**TEXT PASSAGE**
Indianapolis has built its 8-4 record with a series of fourth-quarter or overtime victories. Being efficient near the end of halves or games is important, and that ability lets a team go “up-tempo” at other points, too.

INDIANAPOLIS – Last Saturday before heading to Detroit, the Colts honed in on a specific situation.

 

In the club’s weekly “mock game,” the final work before playing, Interim Head Coach Bruce Arians called for a scenario that might occur against Detroit.  He was right.

 

“We practice situations and put end-of-the game scenarios in our mock game on Saturdays,” said Arians.  “This past week (at Detroit), we had the ball at the 14-yard line with 18 seconds left.  We had practiced it on the 12-yard line on Saturday with 16 seconds – what plays we were going to run and be able to catch the ball in-bounds and be able to get the next play off.  You just have to keep putting work into situations you think might happen.”

 

What occurred at Detroit was that the Colts scored on an 85-yard drive with 2:39 to go, cutting their deficit to 33-28. 

 

A subsequent up-tempo march had Indianapolis at the Detroit 14 with 18 seconds left, and the club was able to snap four plays, the final one a scoring pass from Andrew Luck to Donnie Avery.

 

It ended what looked to be a madcap effort, but the success was in the design.

 

“The key is to do just what you practiced.  If you don’t practice, it’s going to be extremely high anxiety,” said Arians.  “If you practice it correctly, you know what to anticipate.”

 

Under Chuck Pagano, the “mock game” is the final prep.  Under Tony Dungy, the two-minute or game-ending approach was done on Thursday’s. 

 

In a game where the Colts had to score touchdowns twice in the final two minutes in 2006 to win at the New York Jets, Dungy told Peyton Manning that, “it’s just like Thursday’s on 56th Street (where the team practiced).”

 

Arians notes the large number of games that are decided by four points or less is a reason for teams being proficient under the gun.  Even before then, he put an emphasis on executing in tight situations.  

 

“It always has been (an emphasis) with me,” said Arians.  “You want to be a great two-minute team because you want to be able to go up-tempo at any point of a game.  You want to score in critical times.  It’s not just two-minute drives, it’s the situations that occur in those drives.”

 

In the drives at Detroit, Luck was seven-of-16 for 112 yards, counting two spikes.  He rushed three times for 33 yards. 

 

It marked the fifth win for the Colts in the fourth quarter or overtime this year, along with allowing the Colts to become only the seventh team since 2000 to win when trailing by 12 or more points with 3:00 remaining.  The Colts accounted for two of the other times when winning at Tampa Bay in 2003 and against New England in 2009.

 

Against Minnesota this year, the Vikings tied the game at 20 with 31 seconds left.  The Colts zipped 45 yards quickly for a winning field goal with eight seconds left.

 

“When you have 30 seconds and need to go 50 yards to kick a field goal, you have to practice that.  It just doesn’t happen,” said Arians.  “If you have the ability to play well in the two-minute mode at the end of the half and game, you’re going to have a chance to win a lot of ballgames.”

**EXERCISE DATA**
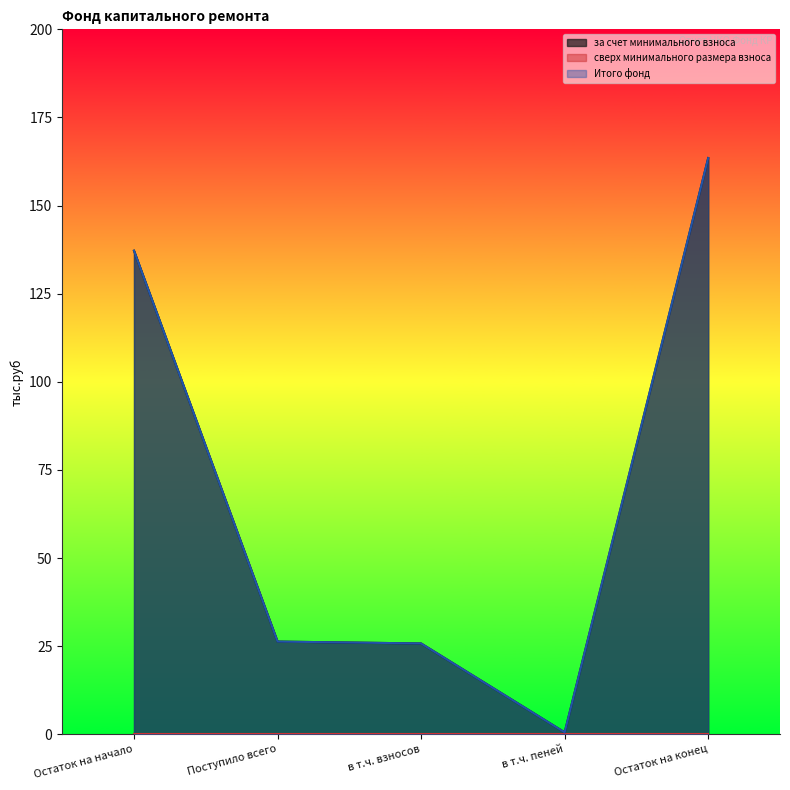

At which label does за счет минимального взноса reach its peak?

Остаток на конец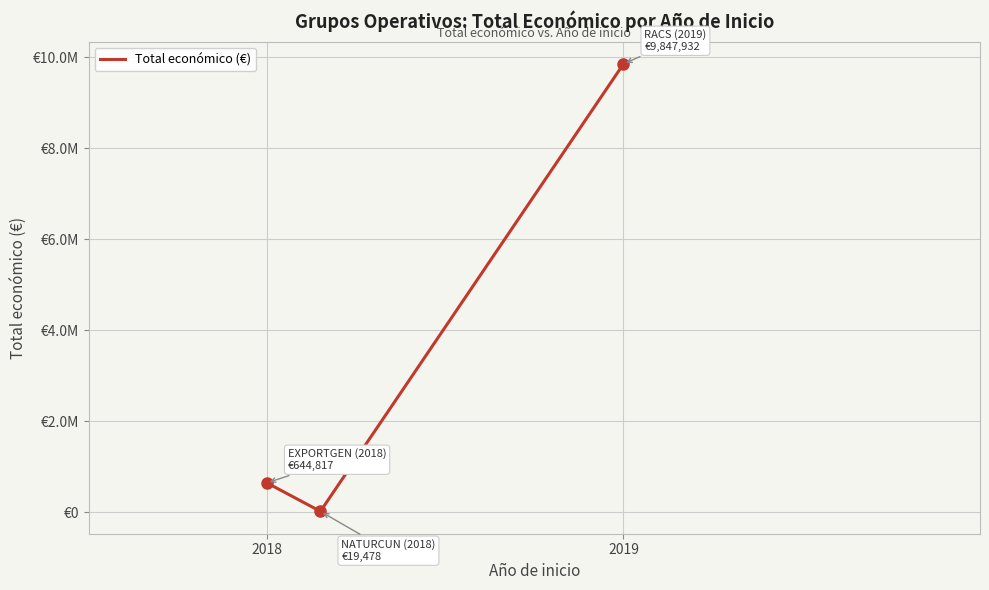

Where is the data nearest to the value 4933705?

2018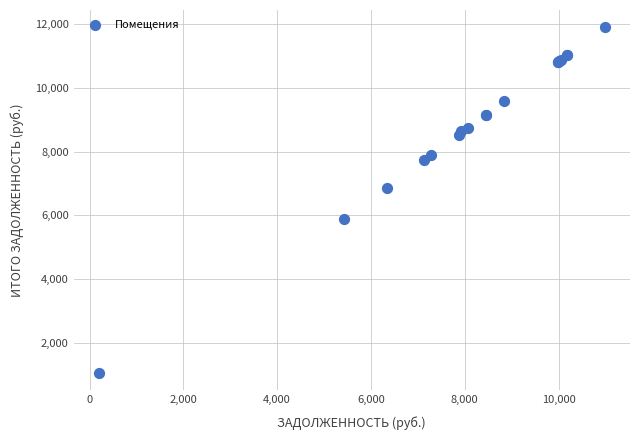

What Y value in the scatter plot is closest to 6474?

6870.6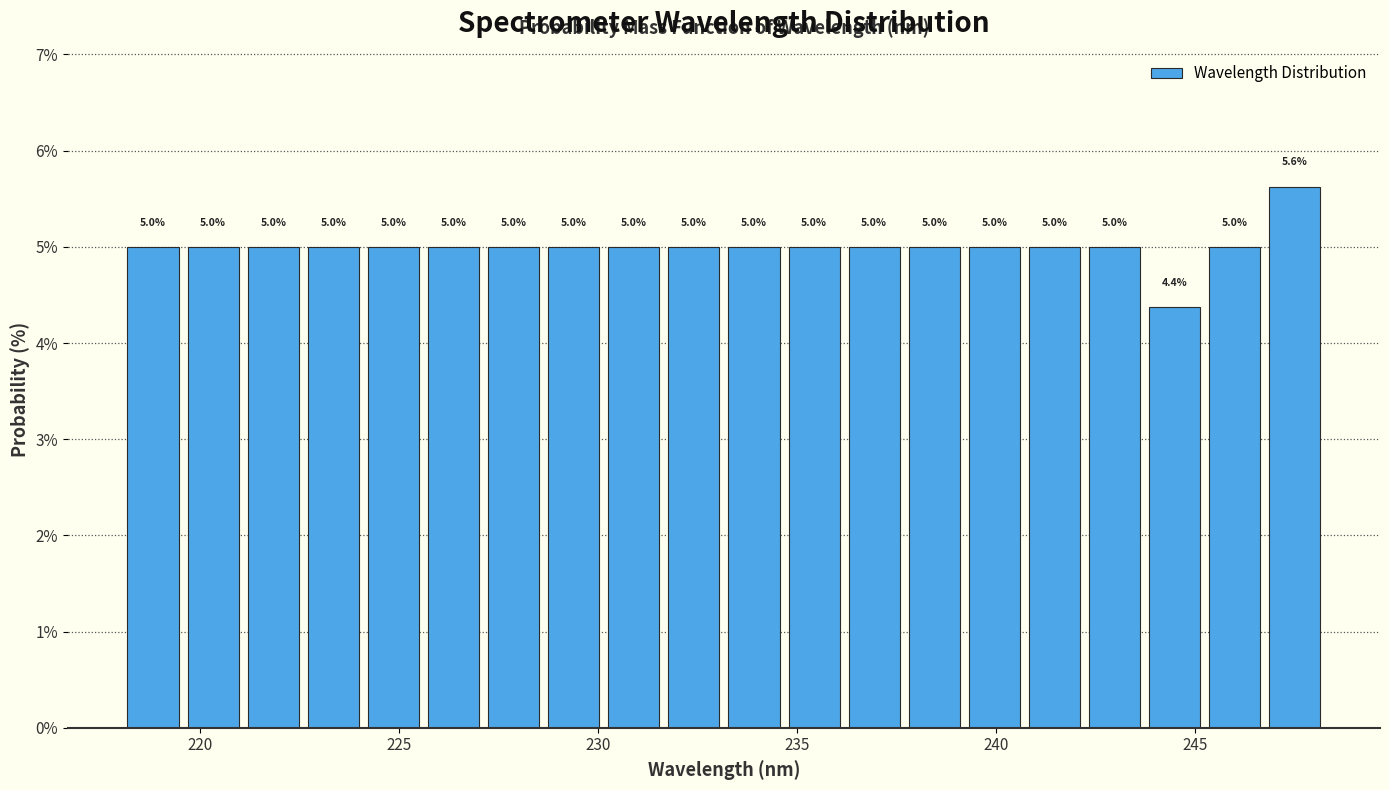

Read against the x-axis, roughly where is the centre of the tallest bar?

247.5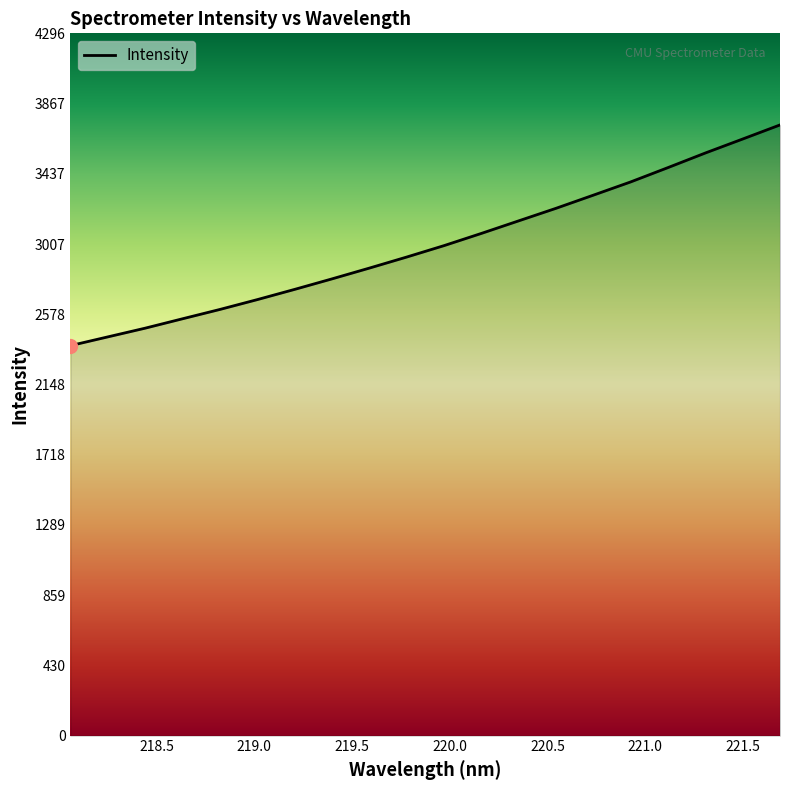

What is the difference between the maximum and minimum values?

1350.0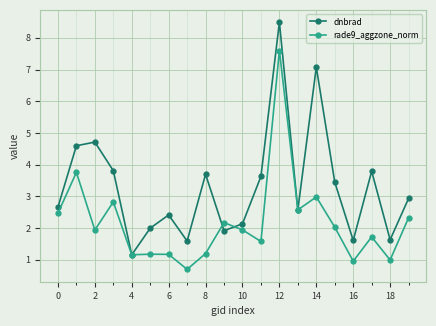

What is the difference between the maximum and minimum values in the rade9_aggzone_norm series?

6.9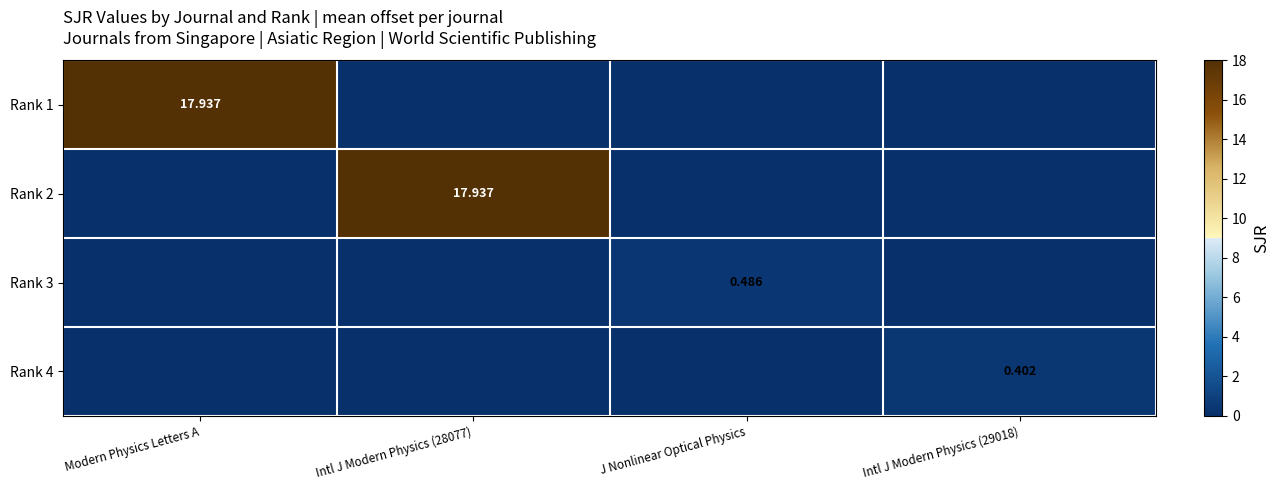

The Rank 4 series shows -0.1 at Intl J Modern Physics (28077). True or false?

False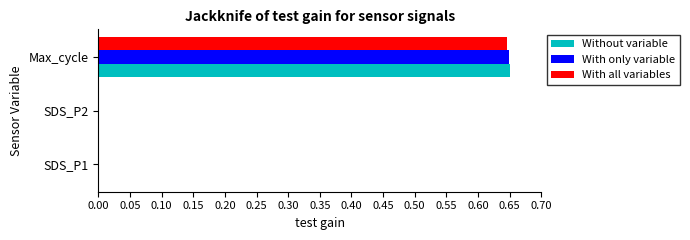

Which label corresponds to the largest value in the chart?

Max_cycle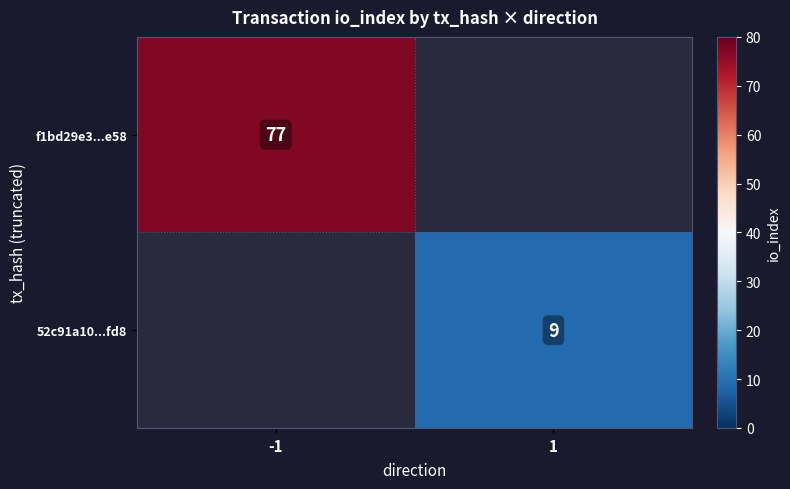

How many categories are shown in the chart?

2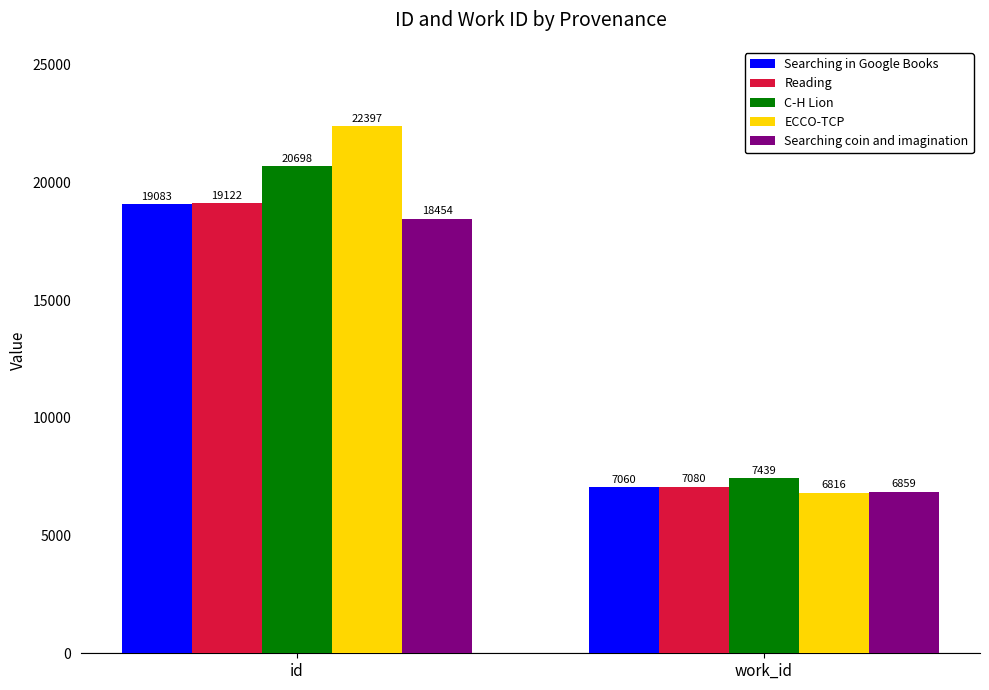

At which label is ECCO-TCP closest to 14606?

work_id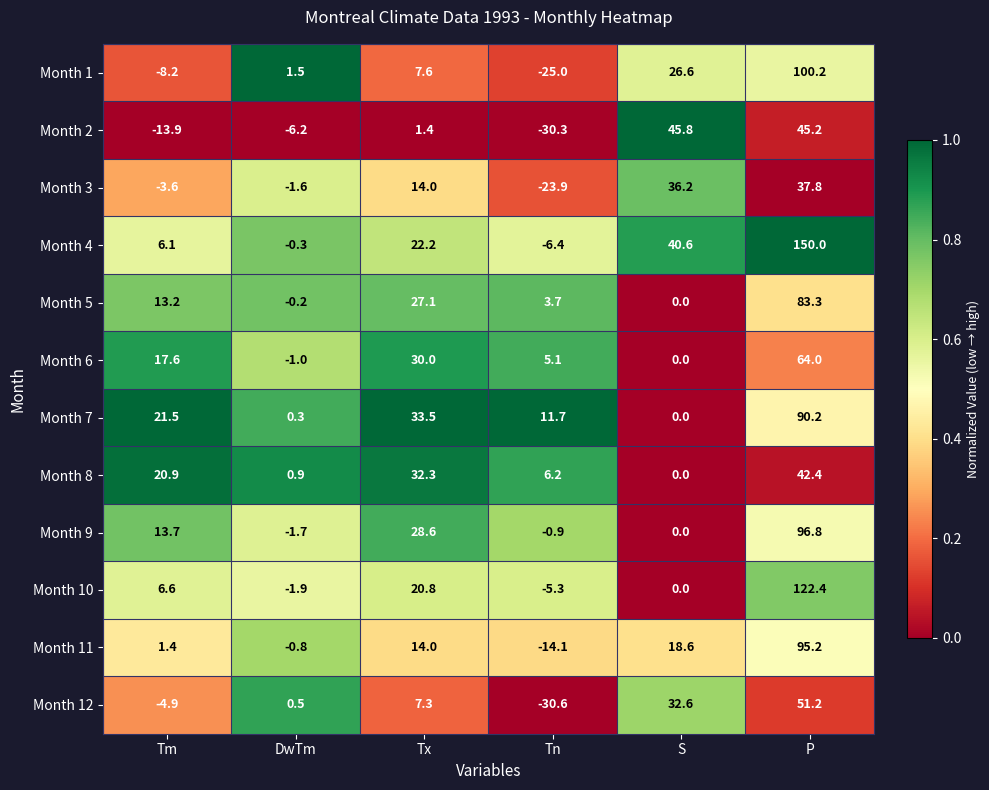

At how many categories does at least one series exceed 0?

6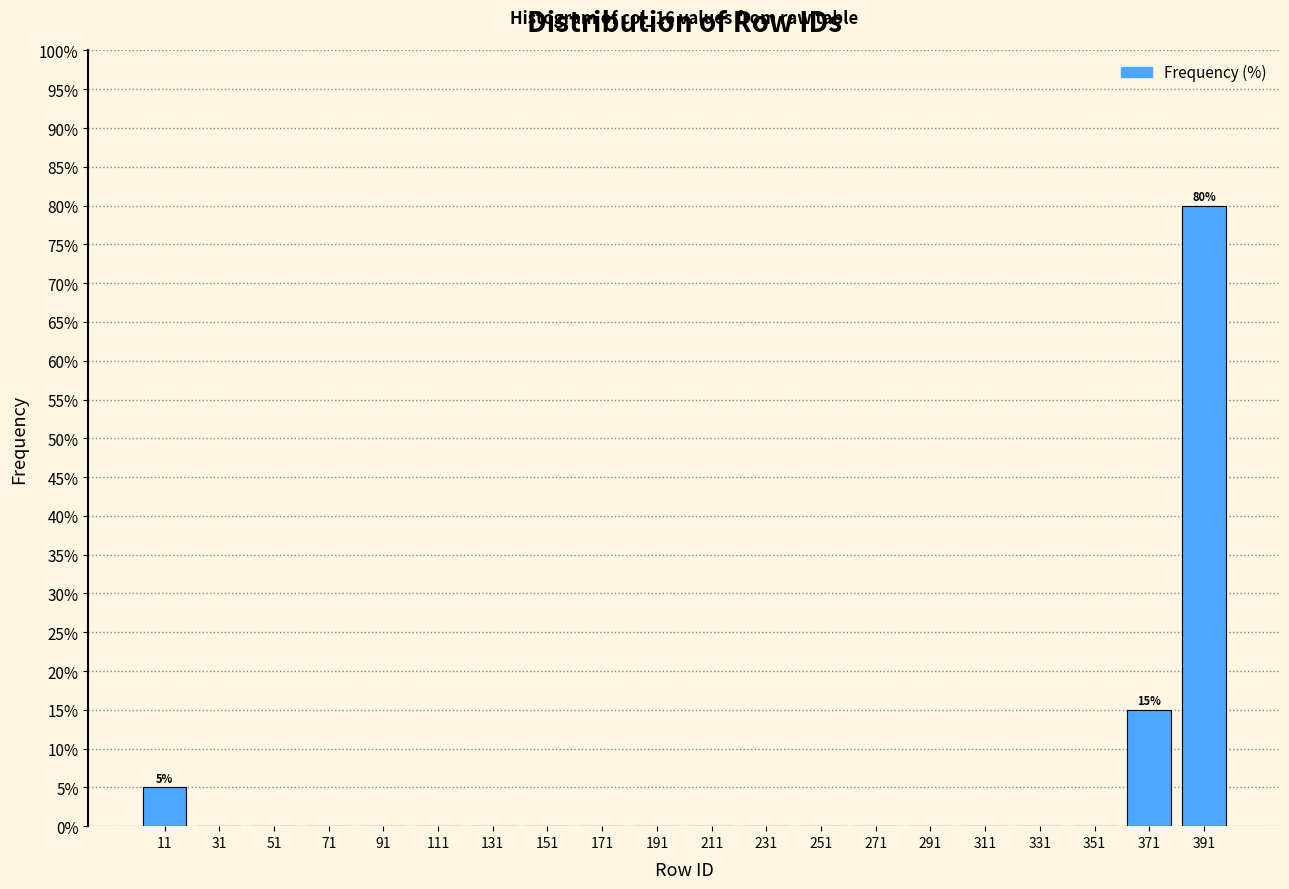

Over which range of the x-axis is the bar tallest?

381 to 401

**EXERCISE INSTRUCTIONS**
[a] In the Colts article, what field position and time remaining did the Colts practice in their Saturday mock game?
[b] Which opposing teams does the Colts article name as Colts opponents? List them all.
[c] Translate this sentence from the Colts article into Spanish: "It ended what looked to be a madcap effort, but the success was in the design."

**ANSWERS FOR THE TASKS**
[a] The 12-yard line with 16 seconds left.

[b] Detroit, the New York Jets, Tampa Bay, New England, Minnesota

[c] Puso fin a lo que parecía un esfuerzo alocado, pero el éxito estaba en el diseño.